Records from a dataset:

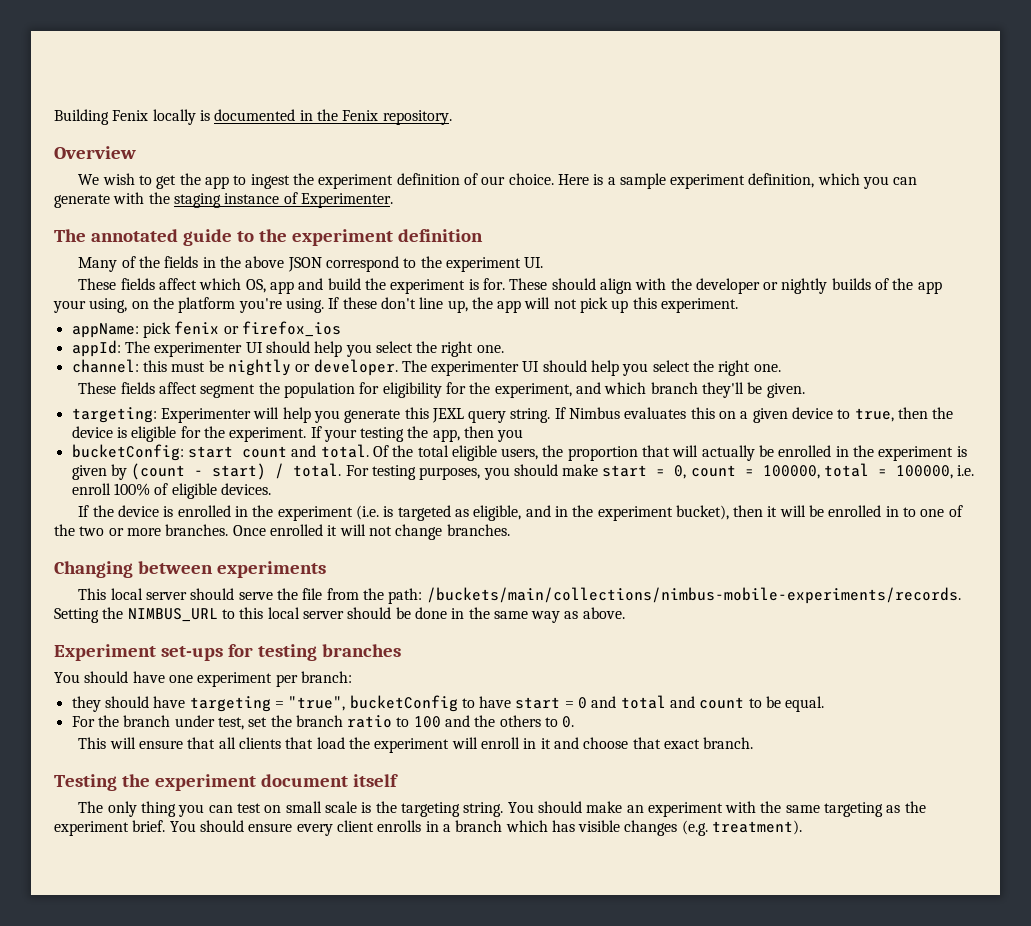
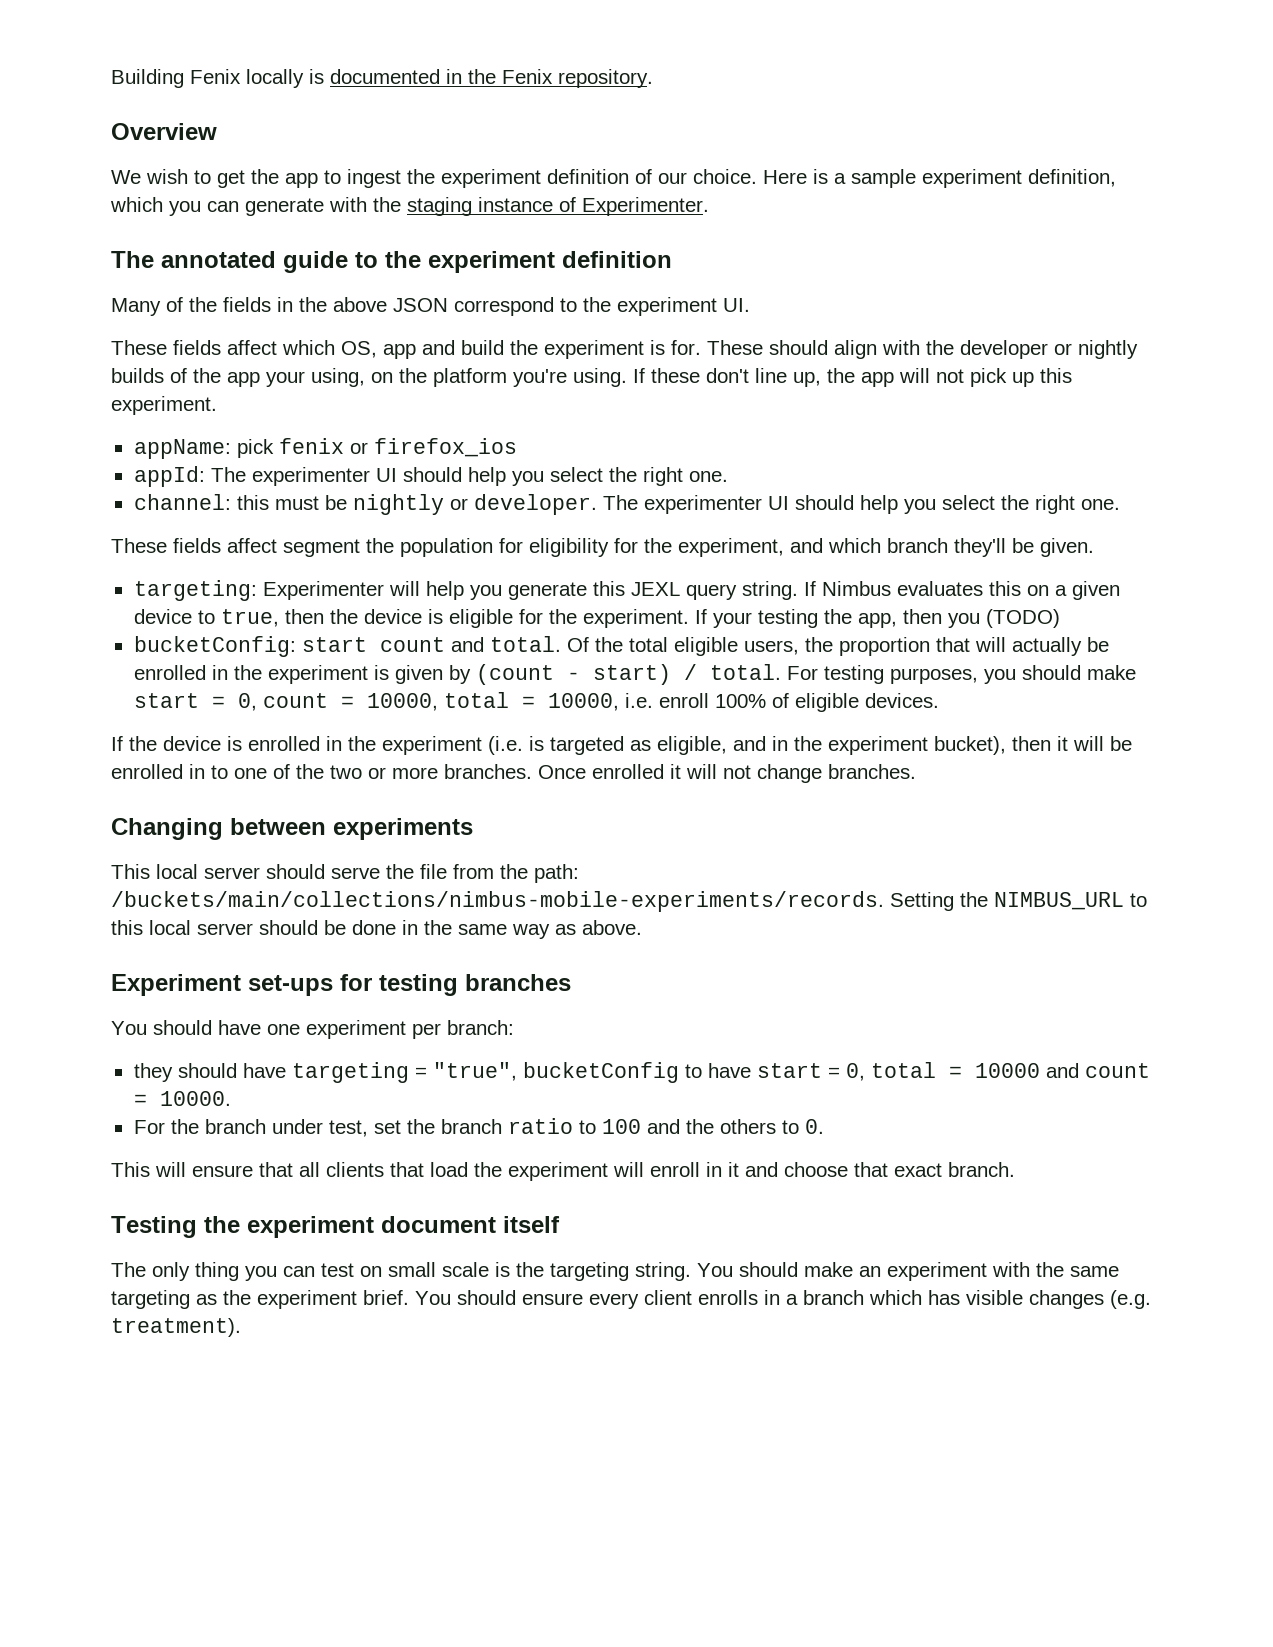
(524, 435) none -> [985,609,1060,628] (TODO)
[762,463,954,479] 100000, total = 100000, -> [366,692,619,711] 10000, total = 10000,
[578,695,825,712] 0 and total and count to be equal. -> [845,1062,1150,1081] [133,1091,231,1106] 0, total = 10000 and count = 10000.

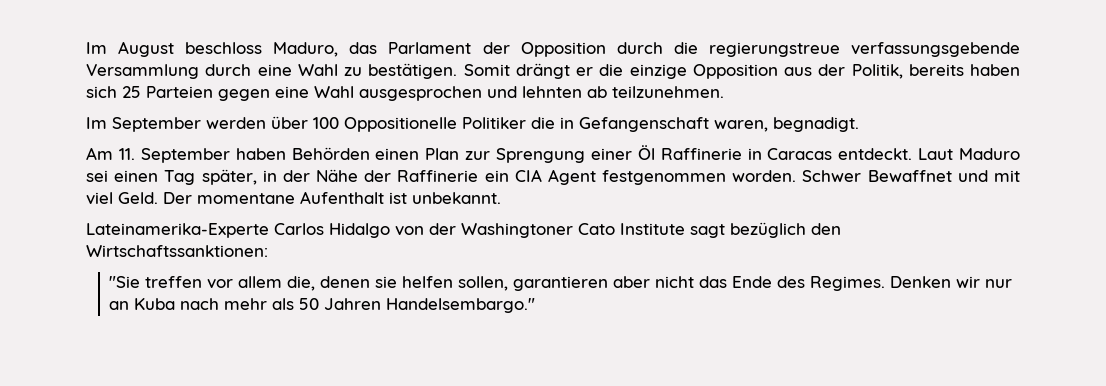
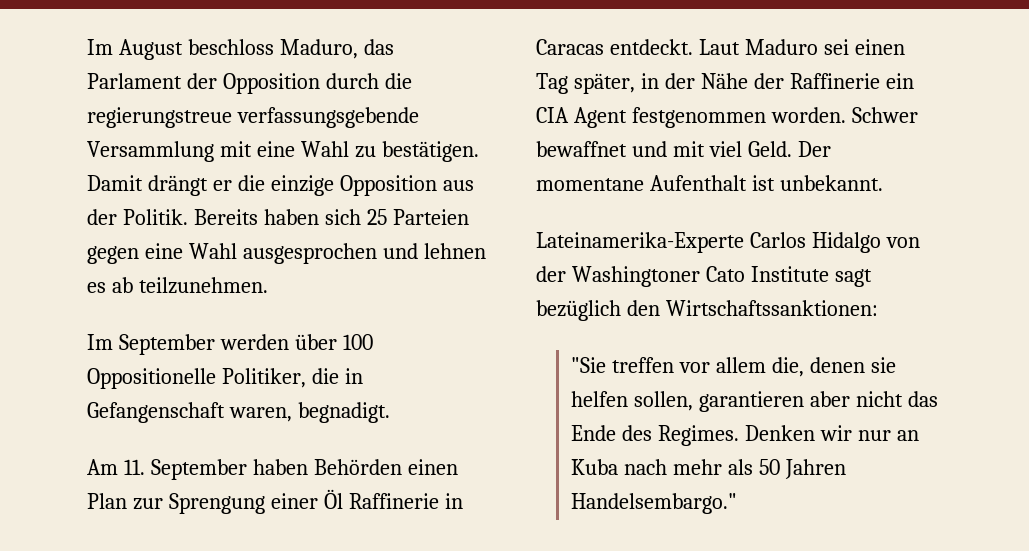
[205,64,252,76] durch -> [219,141,252,157] mit
[463,64,510,76] Somit -> [87,175,143,191] Damit
[851,64,964,79] Politik, bereits -> [122,209,258,225] Politik. Bereits
[522,86,582,98] lehnten -> [423,243,486,259] [87,282,106,293] lehnen es
[462,117,526,129] Politiker -> [221,368,306,388] Politiker,
[867,170,952,182] Bewaffnet -> [536,141,627,157] bewaffnet

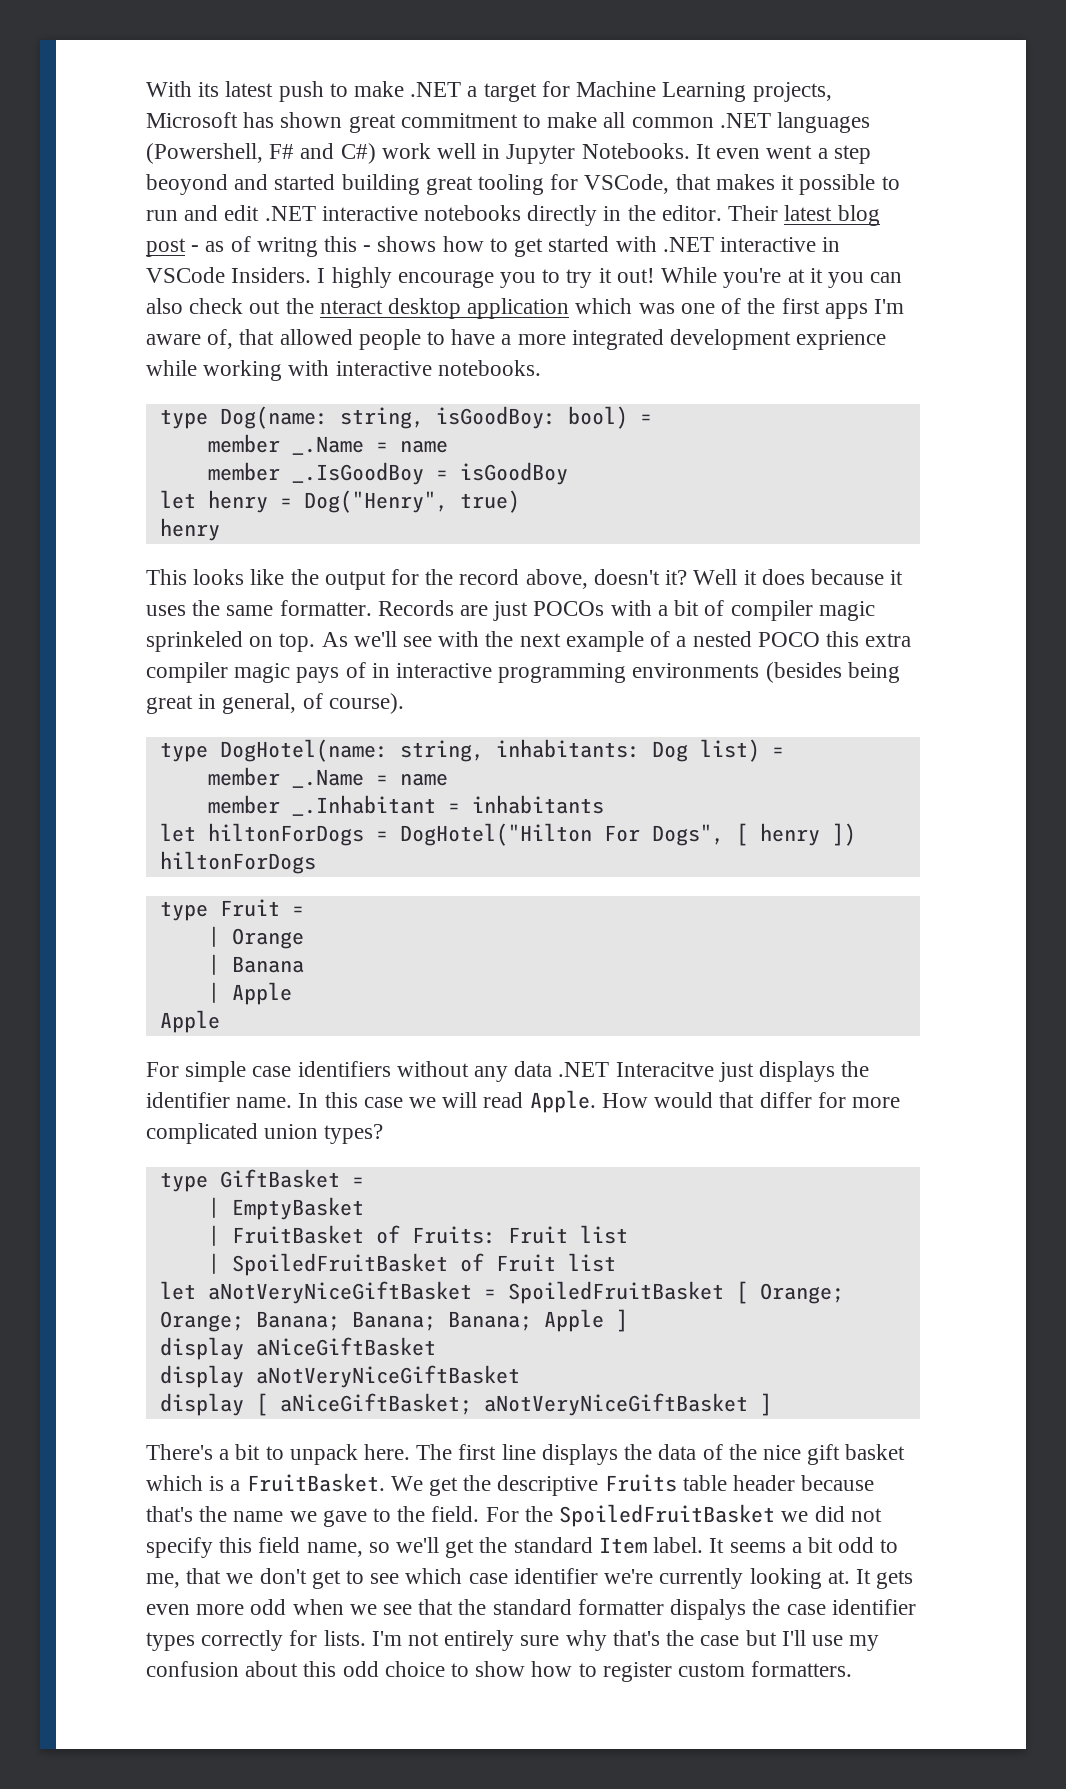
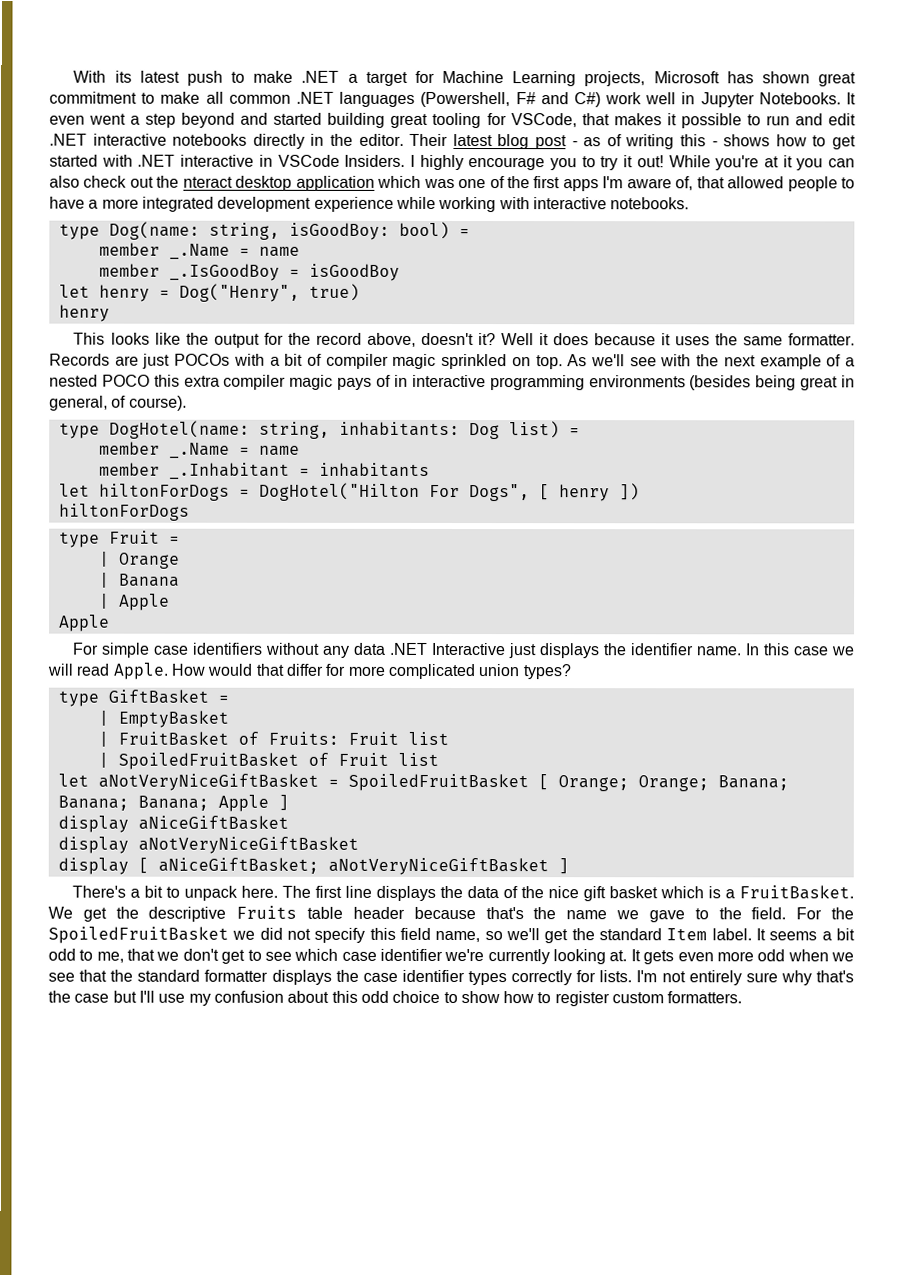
[146,174,228,195] beoyond -> [181,112,236,128] beyond
[256,237,318,257] writng -> [625,134,675,150] writing
[796,330,887,350] exprience -> [313,196,394,212] experience
[146,631,243,652] sprinkeled -> [441,353,508,370] sprinkled
[615,1062,714,1077] Interacitve -> [431,642,506,656] Interactive
[670,1599,747,1620] dispalys -> [271,969,332,985] displays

What is being asked
Search the entries for the string "total" and collect each line that has it.

Completed task
[762,463,954,479] 100000, total = 100000, -> [366,692,619,711] 10000, total = 10000,
[578,695,825,712] 0 and total and count to be equal. -> [845,1062,1150,1081] [133,1091,231,1106] 0, total = 10000 and count = 10000.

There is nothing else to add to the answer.